The idea of corporate gifting to maintain client relationships isn’t a novel concept. In fact, there’s a cottage industry of “gifting-as-a-service” startups that promise to streamline the task, ranging from companies such as Reachdesk and &Open to Sendoso and Goody. Vendors claim their industry is a profitable one (worth an estimated $258 billion) because the evidence suggests corporate gifting works. One study found that 66% of people who received a promotional product or gift could recall the brand that sent it, and 79% would be likely to do business with the company again.
But according to Rabi Gupta, the co-founder of Evabot, there’s “a lot of clutter” in the corporate gifting space. He argues that many vendors do little more than send company-branded swag like T-shirts and thermoses, which don’t exactly foster loyalty. In one recent survey, companies cited the inability to purchase from multiple brands, managing inventory and storage, and the limited range of products as their top challenges where it concerned gifting.
Evabot itself is a vendor. But Gupta asserts that the company’s AI-driven approach, which uses a chatbot to poll potential gift recipients about their likes, preferences and lifestyles to personalize presents, is more effective than most.
Investors agree. Today, Evabot announced that it raised $10.83 million in a funding round led by Comcast Ventures with participation from Alumni Ventures, Bloomberg Beta, Precursor Ventures, Forefront Venture Partners and Silicon Valley Bank. Gupta said that the proceeds will be used to scale Evabot’s operations, product development and growth, as well as its investments in AI to build “fully automated” gifting experiences.
“Every enterprise wants to really ‘know’ their customers and employees so as to be able to create thoughtful experiences and touch points. Every enterprise cares about building relationships but they need to do that at scale,” Gupta told TechCrunch via email. “Since most of us are remote now, businesses need a better way to connect with their customers and employees.”
Gupta co-launched Evabot, which previously went by the name Vizzi, in 2016 with Satwick Saxena, Ashish Kumar and Akshay Gupta shortly after they immigrated to the U.S. Prior to Evabot, Rabi Gupta, Kumar and Akshay Gupta worked together at India-based iCouchApp, a social app for discussing TV shows and channels.
Like other corporate gifting platforms, Evabot provides an array of gifting services ranging from holiday and birthday gifts to employee onboarding items. To autofill details like names and contact information, Evabot connects to customer relationship and HR systems like Salesforce and Workday. Once recipients finish a questionnaire sent via the aforementioned chatbot, Evabot automatically selects and mails the gift — complete with a handwritten note.
Evabot rival Alyce uses AI, too, to plug into various apps and track relationships to personalize gift recommendations. But Rabi Gupta says that Evabot leverages AI in a variety of ways, not just for gift suggestions.
Rabi Gupta tells TechCrunch that the business model is a combination of software-as-a-service subscriptions and per-gift revenue. It’s pricing that’s proven attractive — Evabot has shipped more than 125,000 unique gifts to date for over 1,000 customers, including health services giant Cigna. Most of the gifts come from “artisanal” direct-to-consumer brands and local vendors, Rabi Gupta says.
But what of future growth? The corporate gifting market had a rosy outlook as of 2020, when a poll found that 54% of companies planned to increase their investment in gifting over the next two years. Despite Rabi Gupta admitting that he’s seen a “slowdown,” Evabot’s co-founders believe the company is in a position to perform despite the headwinds.

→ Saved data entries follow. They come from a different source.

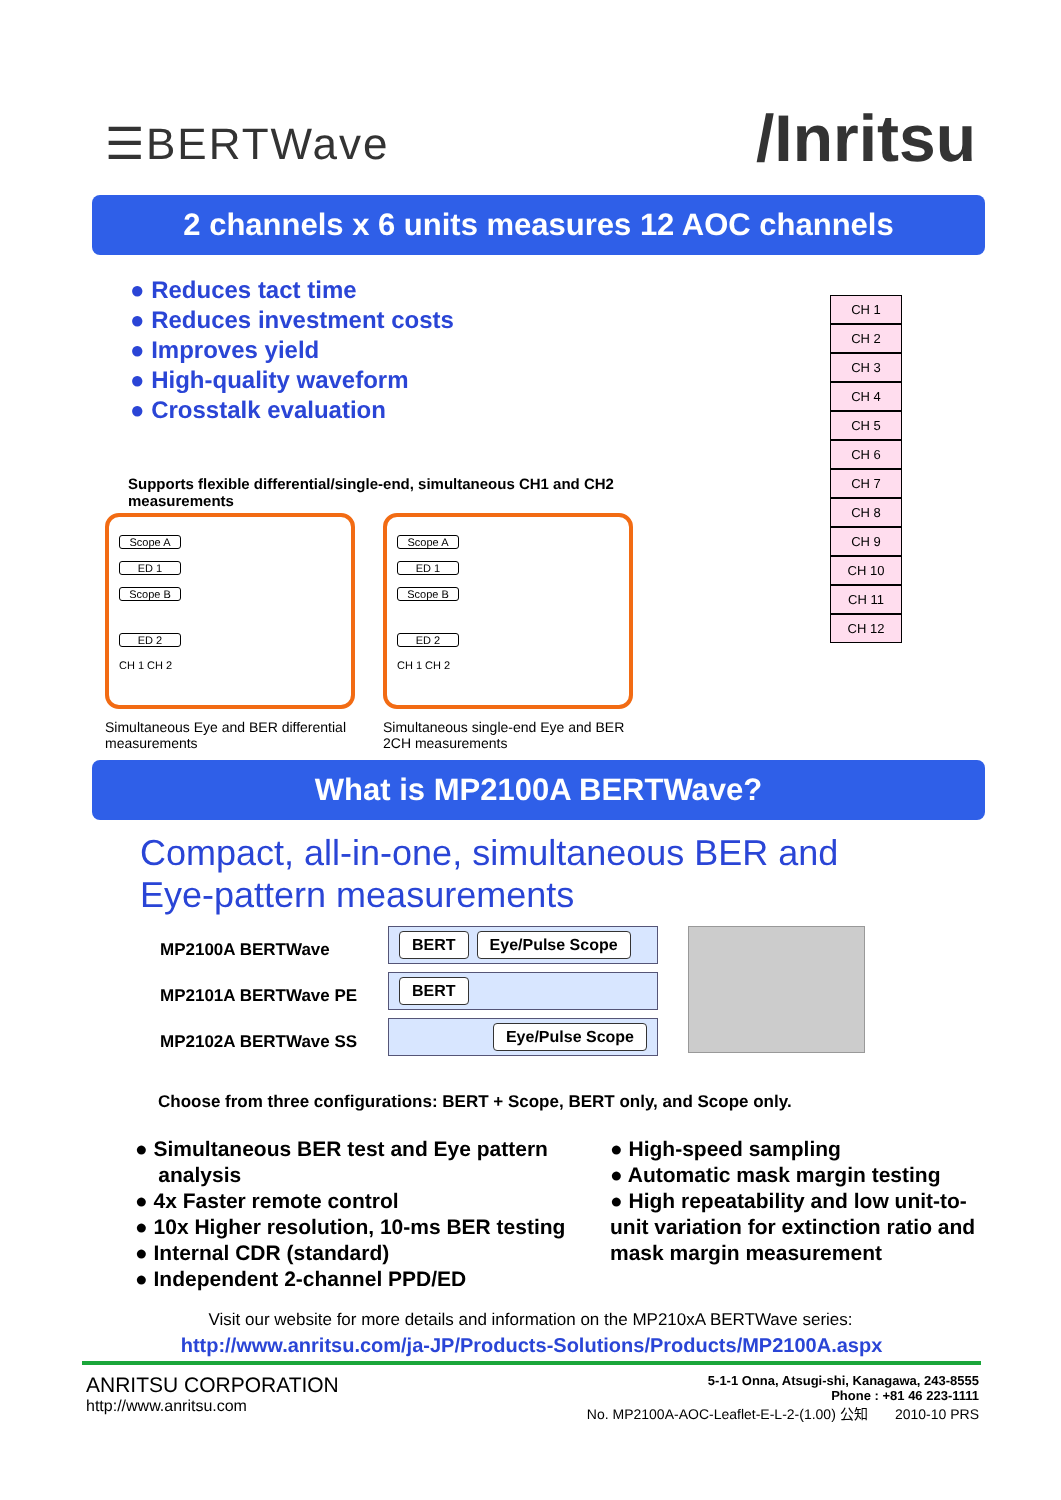☰BERTWave
/Inritsu
2 channels x 6 units measures 12 AOC channels
● Reduces tact time
● Reduces investment costs
● Improves yield
● High-quality waveform
● Crosstalk evaluation
Supports flexible differential/single-end, simultaneous CH1 and CH2 measurements
Scope A
ED 1
Scope B
ED 2
CH 1 CH 2
Simultaneous Eye and BER differential measurements
Scope A
ED 1
Scope B
ED 2
CH 1 CH 2
Simultaneous single-end Eye and BER 2CH measurements
CH 1
CH 2
CH 3
CH 4
CH 5
CH 6
CH 7
CH 8
CH 9
CH 10
CH 11
CH 12
What is MP2100A BERTWave?
Compact, all-in-one, simultaneous BER and Eye-pattern measurements
MP2100A BERTWave
MP2101A BERTWave PE
MP2102A BERTWave SS
BERT Eye/Pulse Scope
BERT
Eye/Pulse Scope
Choose from three configurations: BERT + Scope, BERT only, and Scope only.
● Simultaneous BER test and Eye pattern
analysis
● 4x Faster remote control
● 10x Higher resolution, 10-ms BER testing
● Internal CDR (standard)
● Independent 2-channel PPD/ED
● High-speed sampling
● Automatic mask margin testing
● High repeatability and low unit-to-
unit variation for extinction ratio and
mask margin measurement
Visit our website for more details and information on the MP210xA BERTWave series:
http://www.anritsu.com/ja-JP/Products-Solutions/Products/MP2100A.aspx
ANRITSU CORPORATION
http://www.anritsu.com
5-1-1 Onna, Atsugi-shi, Kanagawa, 243-8555
Phone : +81 46 223-1111
No. MP2100A-AOC-Leaflet-E-L-2-(1.00) 公知 2010-10 PRS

“There is definitely some short-term slowdown [in the corporate gifting space] since companies are slowing down hiring … But overall, we are seeing very strong interest from enterprises who care about long-term relationship building,” Rabi Gupta said. “Before raising our Series A, we were profitable. Right now, we have two years of runway, and the idea is to get to profitability and scale 4x within the next 18 months.”
Evabot has raised a total of $13.83 million in capital to date, which includes a previously undisclosed $3 million seed round. The company employs 60 people across offices in San Francisco, Dallas, and cities in Canada and India, a headcount Rabi Gupta intends to grow to 70 by the end of the year.